POINT TO POINT TRANSPORT (TAXIS & HIRE VEHICLES) AMENDMENT BILL
The Point to Point Transport (Taxi and Hire Vehicles) Amendment Bill 2022 was introduced in the Council by Minister Sam Farraway on behalf of Minister Natalie Ward. The bill amends the Point to Point Transport (Taxis and Hire Vehicles) Act 2016 in response to the Point to Point Transport Independent Review 2020.
The bill contributes to the further deregulation of the taxi industry – including deregulating the supply of taxi licences, removing operating areas, and deregulating rank and hail fares. The bill also provides transitional arrangements to a new scheme under which taxi licences will be available on demand by application to the Point to Point Commissioner, and renewable every 12 months. There will be no limit on the number of taxi licences that can be issued, there will be no public auctions, or buying, selling and leasing of licences, and licences can be used anywhere across the state. The transitional arrangements include financial assistance for current taxi licence holders.
When the House resolved into committee of the whole eight amendments were moved by Mr Banasiak (Shooters, Fishers and Farmers Party), all negatives on division.
With the third reading then agreed to on the voices, the bill was returned to the Assembly without amendment, ready to be forwarded to the Governor for assent.
FISHERIES MANAGEMENT AMENDMENT (ENFORCEMENT POWERS) BILL 2022
The Fisheries Management Amendment (Enforcement Powers) Bill 2022 was introduced in the Council by Minister Ben Franklin. It amends the Fisheries Management Act 1994 to give greater clarity to the powers of Fisheries Officers, who are empowered to manage the fisheries of the state. In his second reading speech, the Minister noted that such clarity is required after a series of District and Supreme Court decisions cast doubt on the source of the search powers of such officers.
After the second reading was agreed to on the voices, the House resolved into committee of the whole to consider three amendments moved by Ms Sue Higginson (The Greens). Two of the amendments were negatived on the voices, while amendment 3, limiting the powers of Fisheries Officers with respect to Aboriginal persons suspected of committing a fisheries offence, was agreed to on the voices.

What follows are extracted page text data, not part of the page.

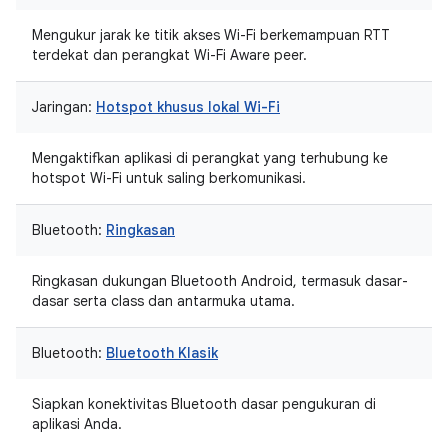
Mengukur jarak ke titik akses Wi-Fi berkemampuan RTT
terdekat dan perangkat Wi-Fi Aware peer.
Jaringan:
Hotspot khusus lokal Wi-Fi
Mengaktifkan aplikasi di perangkat yang terhubung ke
hotspot Wi-Fi untuk saling berkomunikasi.
Bluetooth:
Ringkasan
Ringkasan dukungan Bluetooth Android, termasuk dasar-
dasar serta class dan antarmuka utama.
Bluetooth:
Bluetooth Klasik
Siapkan konektivitas Bluetooth dasar pengukuran di
aplikasi Anda.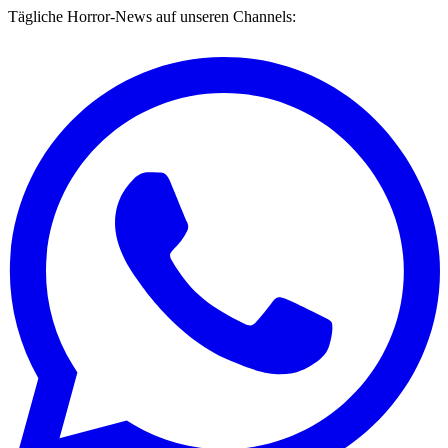
Tägliche Horror-News auf unseren Channels: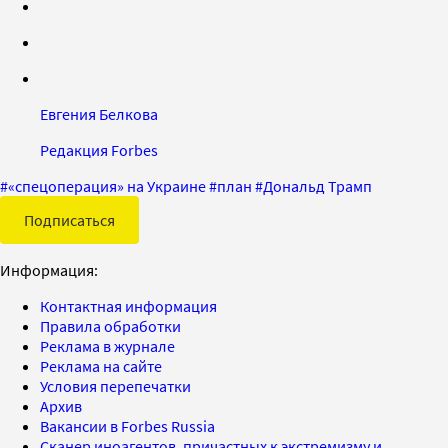
Евгения Белкова
Редакция Forbes
#
«спецоперация» на Украине
#
план
#
Дональд Трамп
Подписаться
Информация:
Контактная информация
Правила обработки
Реклама в журнале
Реклама на сайте
Условия перепечатки
Архив
Вакансии в Forbes Russia
Сканер иноагентов, причастных к экстремизму и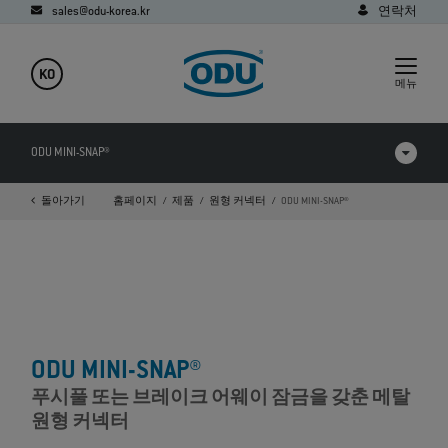
sales@odu-korea.kr
연락처
KO
메뉴
ODU MINI-SNAP®
돌아가기
홈페이지
제품
원형 커넥터
ODU MINI-SNAP®
동영상
다운로드
응용
FAQ
ODU MINI-SNAP®
푸시풀 또는 브레이크 어웨이 잠금을 갖춘 메탈
원형 커넥터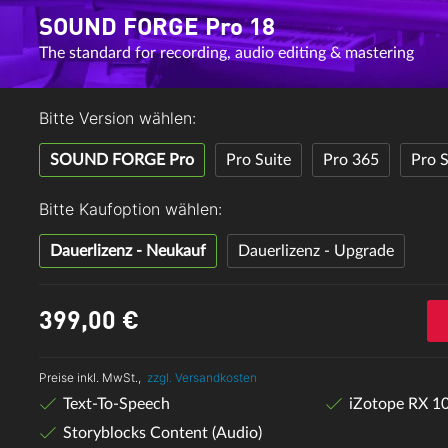
SOUND FORGE Pro 18
The standard for recording, audio editing & mastering
Bitte Version wählen:
SOUND FORGE Pro
Pro Suite
Pro 365
Pro S
Bitte Kaufoption wählen:
Dauerlizenz - Neukauf
Dauerlizenz - Upgrade
399,
00
€
Preise inkl. MwSt.,
zzgl. Versandkosten
Text-To-Speech
iZotope RX 1
Storyblocks Content (Audio)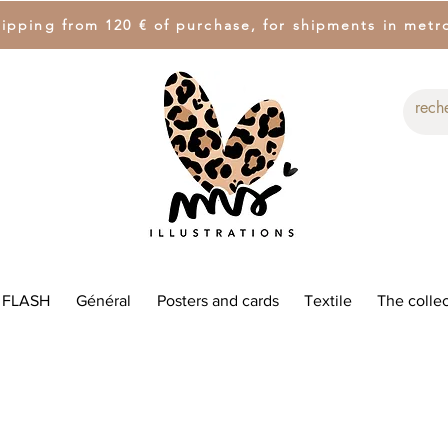
hipping from 120 € of purchase, for shipments in metr
 FLASH
Général
Posters and cards
Textile
The collec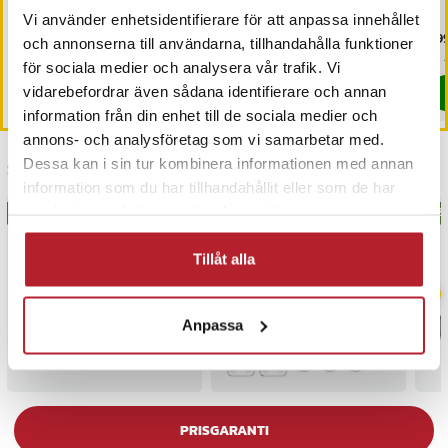
livslängd - 4-pack
Knappcellsbatteri 10-pack
Vi använder enhetsidentifierare för att anpassa innehållet
Pris
29 kr
:
29 kr
Pris
49 kr
:
49 kr
Pri
299
och annonserna till användarna, tillhandahålla funktioner
I lager, levereras inom 1-2 vardagar
I lager, levereras inom 1-2 vardagar
för sociala medier och analysera vår trafik. Vi
vidarebefordrar även sådana identifierare och annan
Köp
Köp
information från din enhet till de sociala medier och
annons- och analysföretag som vi samarbetar med.
Dessa kan i sin tur kombinera informationen med annan
Senast besökta
information som du har tillhandahållit eller som de har
samlat in när du har använt deras tjänster.
BÄSTSÄLJARE
BÄSTSÄLJARE
BÄS
Tillåt alla
Anpassa
PRISGARANTI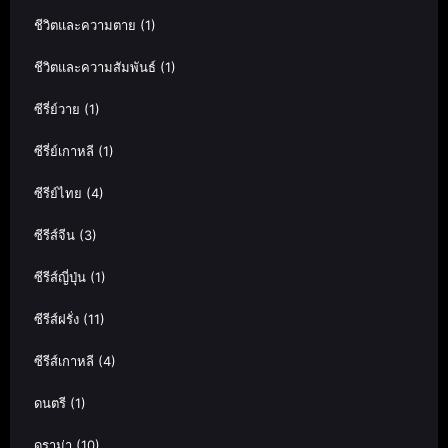
ชีวิตและความตาย
(1)
ชีวิตและความสัมพันธ์
(1)
ซีรี่ย์วาย
(1)
ซีรี่ย์เกาหลี
(1)
ซีรีย์ไทย
(4)
ซีรีส์จีน
(3)
ซีรีส์ญี่ปุ่น
(1)
ซีรีส์ฝรั่ง
(11)
ซีรีส์เกาหลี
(4)
ดนตรี
(1)
ดราม่า
(10)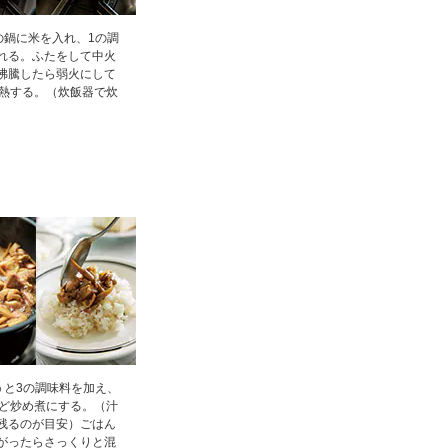
の鍋に米を入れ、1の調
れる。ふたをして中火
沸騰したら弱火にして
加熱する。（炊飯器で炊
うと3の調味料を加え、
ほど炒め煮にする。（汁
残るのが目安）ごはん
がったらさっくりと混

With the third reading agreed to on the voices, the bill was then returned to the Assembly for concurrence, with the Assembly agreeing to the amendments on the same day. The bill is now awaiting the Governor’s assent.
GOVERNMENT SECTOR AUDIT AND OTHER LEGISLATION AMENDMENT BILL 2022
The Government Sector Audit and Other Legislation Amendment Bill 2022 was introduced in the Council by Minister Damien Tudehope. The bill amends the Government Sector Audit Act 1983 and the Local Government Act 1993 to enable the Auditor-General to conduct ‘follow the dollar’ performance audits of government-funded activities conducted by non-government entities for or on behalf of NSW and local government entities. This is to assess whether activities are being carried out effectively, economically, efficiently and lawfully.
The bill also amends both Acts to implement recommendations of the most recent review of the Audit Office, intended to assist the Office in maintaining and improving performance in a changing public sector and auditing environment.
Both the second and third readings of the bill were agreed to on the voices, before the bill was returned to the Assembly, ready to be forwarded to the Governor for assent.
One general motion was debated, moved by Mr Justin Field (Independent), concerning impacts on evidence-based natural resources policy in NSW. It was negatived on the voices.